● **YOUR ASSIGNMENT**: Set down each line of text from the records below word for word, omitting the pictures.

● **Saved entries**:

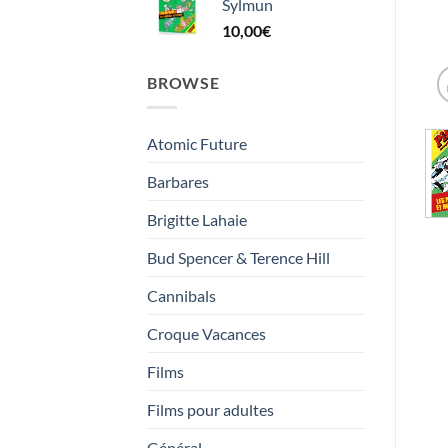
Sylmun
35,00€
10,00
€
à
40,00€
BROWSE
Atomic Future
Barbares
Brigitte Lahaie
Bud Spencer & Terence Hill
Cannibals
Croque Vacances
Films
Films pour adultes
Général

● **THE ANSWER**:
Sylmun
35,00€
10,00
€
à
40,00€
BROWSE
Atomic Future
Barbares
Brigitte Lahaie
Bud Spencer & Terence Hill
Cannibals
Croque Vacances
Films
Films pour adultes
Général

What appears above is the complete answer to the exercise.